Ha ha ha. This damn quilt has 12 Y-seams in each block! Plus the ones in the half-pretzels around the sides. That's way too many Y-seams for me. Luckily I discovered this before I cut into the beautiful Bali-pop I was going to use, because I was smart enough to try a block with scraps first... very tedious stuff, and I don't do tedious over and over very well! (but I still think it would look terrific in batiks)

I spent a chaotic weekend in Seattle with my youngest brother and his brood. The heavy quilt seems to be a hit with the oldest daughter, as she slept more peacefully the first night with it. The middle kids are fun and crazy, but the youngest is a wild child, boundlessly energetic and fearless.
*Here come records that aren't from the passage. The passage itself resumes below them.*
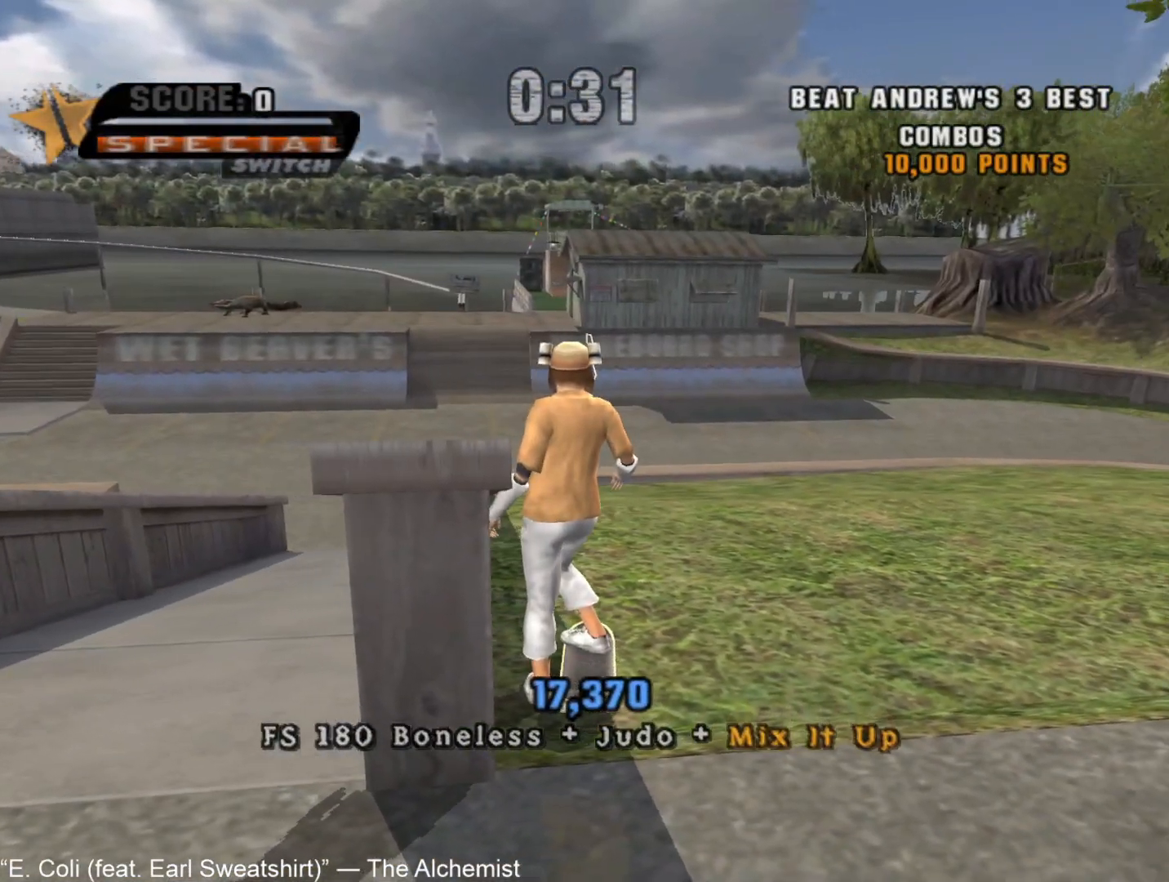
{"dt_ms": 500, "buttons": ["TRIANGLE", "DPAD_UP"], "left_stick": "center", "right_stick": "center", "button_events": [[300, "CROSS", "down"], [350, "CROSS", "up"], [383, "DPAD_DOWN", "down"], [467, "DPAD_DOWN", "up"], [483, "TRIANGLE", "down"], [500, "DPAD_UP", "down"]]}
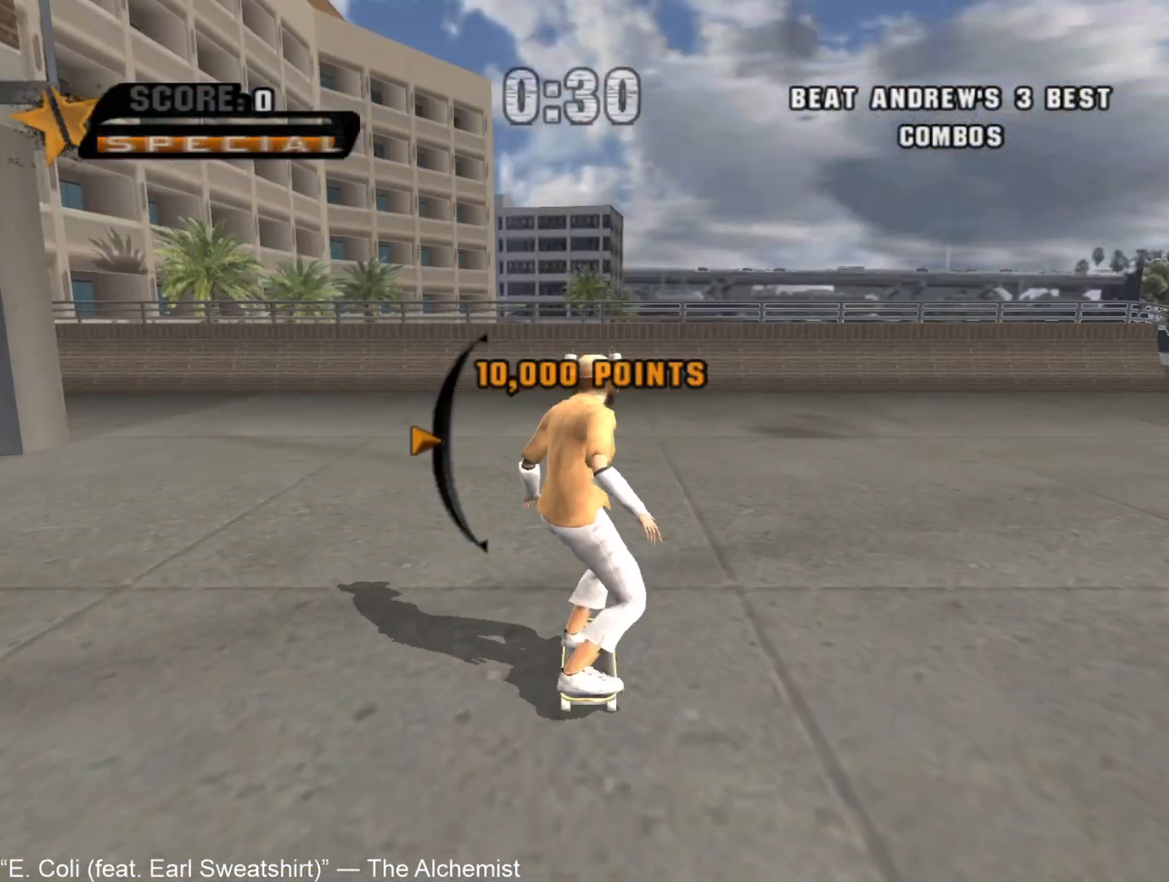
{"dt_ms": 500, "buttons": ["SQUARE"], "left_stick": "center", "right_stick": "center", "button_events": [[50, "TRIANGLE", "up"], [83, "DPAD_UP", "up"], [350, "DPAD_DOWN", "down"], [450, "DPAD_DOWN", "up"], [483, "SQUARE", "down"]]}
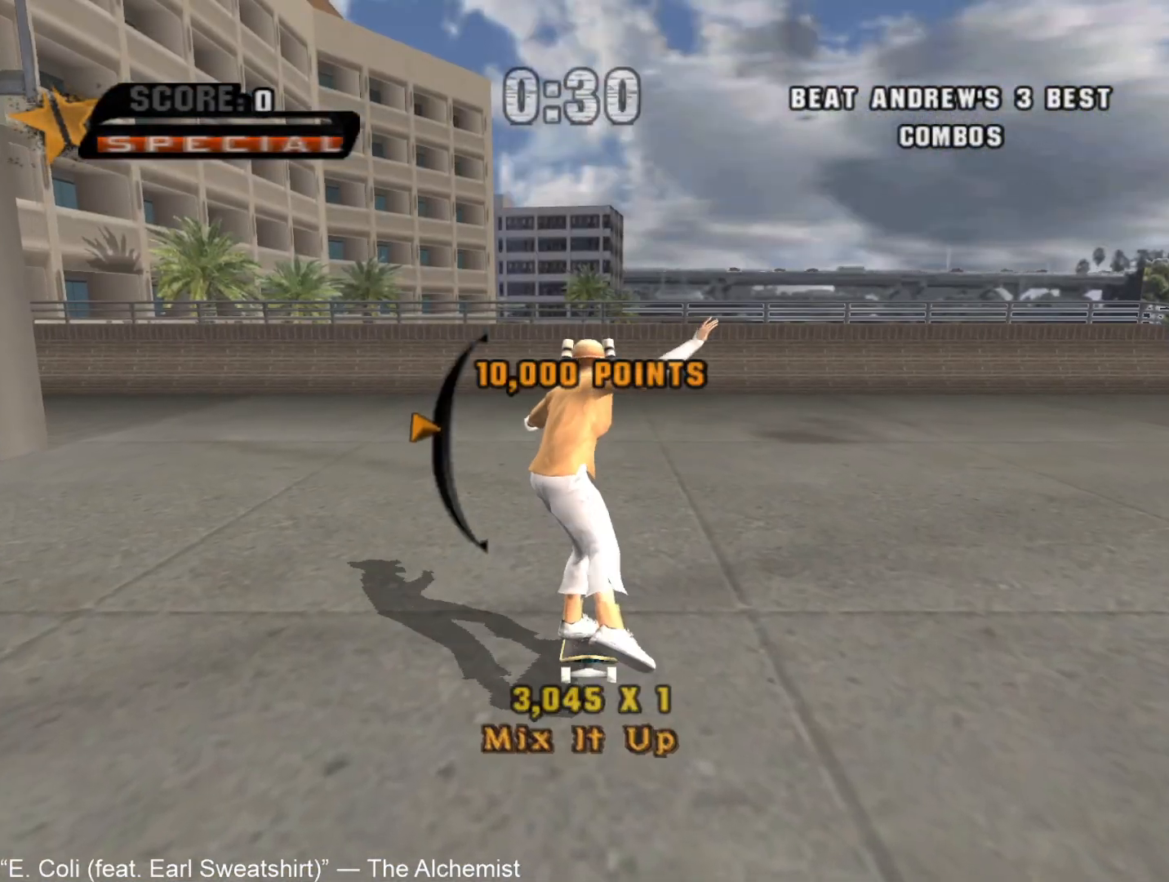
{"dt_ms": 500, "buttons": ["CROSS"], "left_stick": "center", "right_stick": "center", "button_events": [[33, "SQUARE", "up"], [33, "TRIANGLE", "down"], [117, "TRIANGLE", "up"], [367, "CROSS", "down"]]}
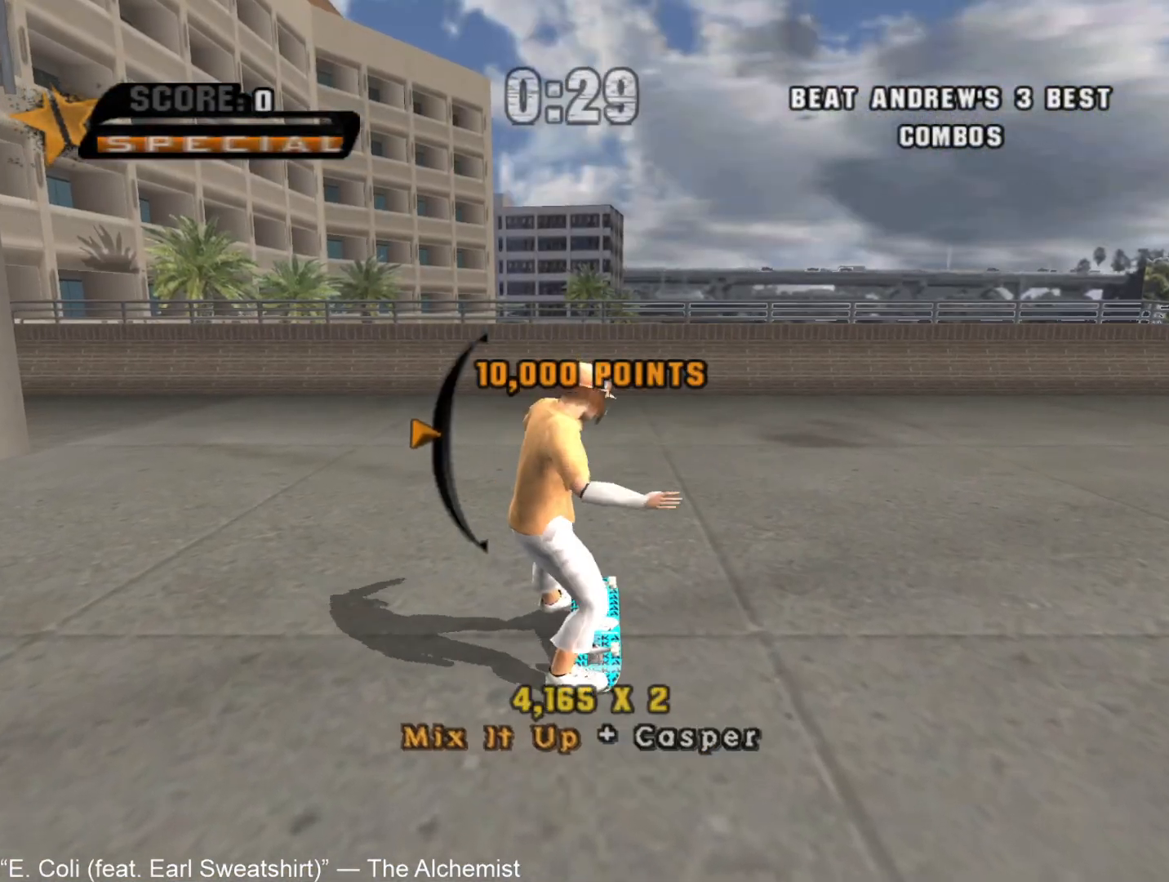
{"dt_ms": 500, "buttons": [], "left_stick": "up-right", "right_stick": "center", "button_events": [[50, "CROSS", "up"], [67, "CIRCLE", "down"], [133, "CIRCLE", "up"], [183, "CIRCLE", "down"], [433, "CIRCLE", "up"]]}
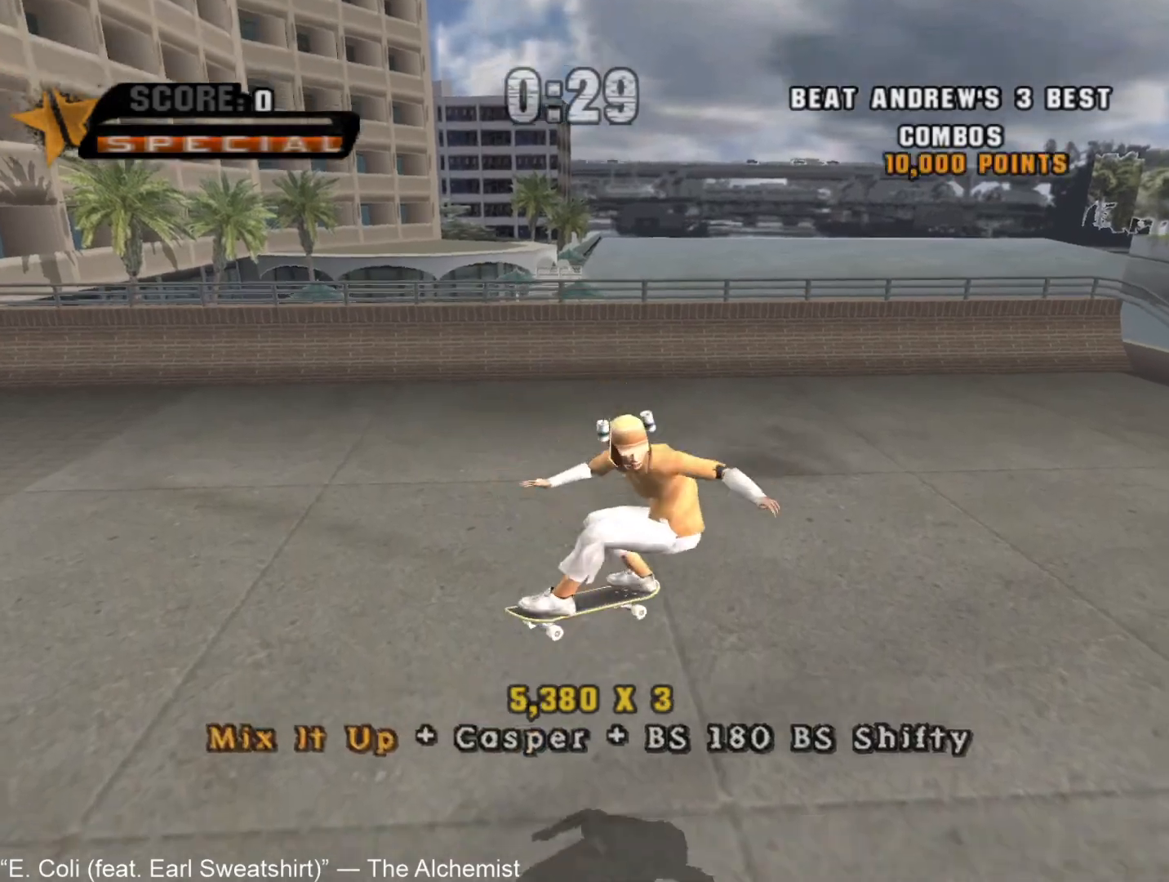
{"dt_ms": 500, "buttons": [], "left_stick": "center", "right_stick": "center", "button_events": []}
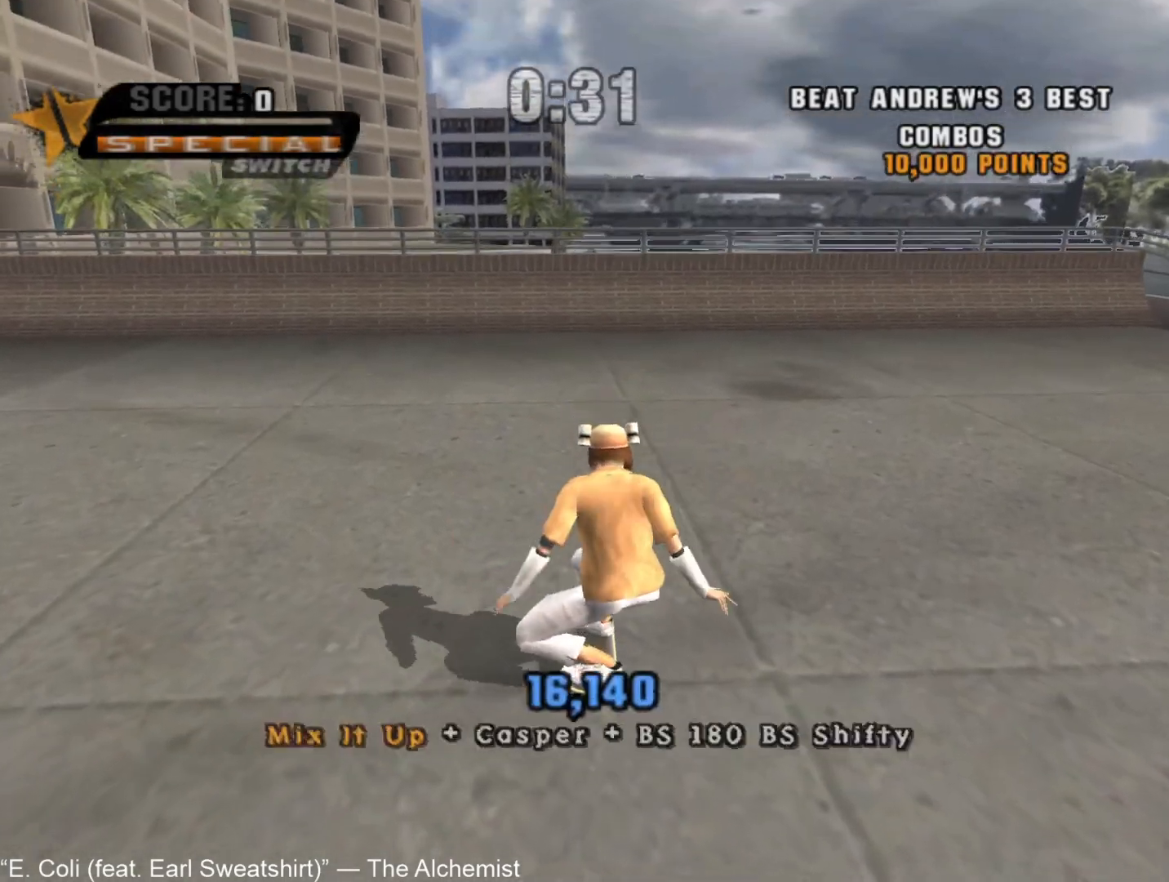
{"dt_ms": 500, "buttons": [], "left_stick": "center", "right_stick": "center", "button_events": []}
This came to a head on Saturday when he was racing around the house and slid into the base of a table, dislodging one of his teeth... after an emergency trip to the dentist he will now have a bit of a gap-toothed smile until his permanent tooth grows in:

He screamed bloody murder until the tooth was pulled; after that he was back to racing around the house. (If you need the name of a fabulous pediatric dentist in Seattle, just ask -- this guy was amazing!)
And finally, just to keep one of my themes going, this was our hotel room in Seattle:

I swear, it's a different chain altogether than where we stayed in Madison (see banner above) but what is it with these pillows? Sculptural qualities aside, they are pretty much useless -- much too thick and foam-rubbery to sleep on comfortably.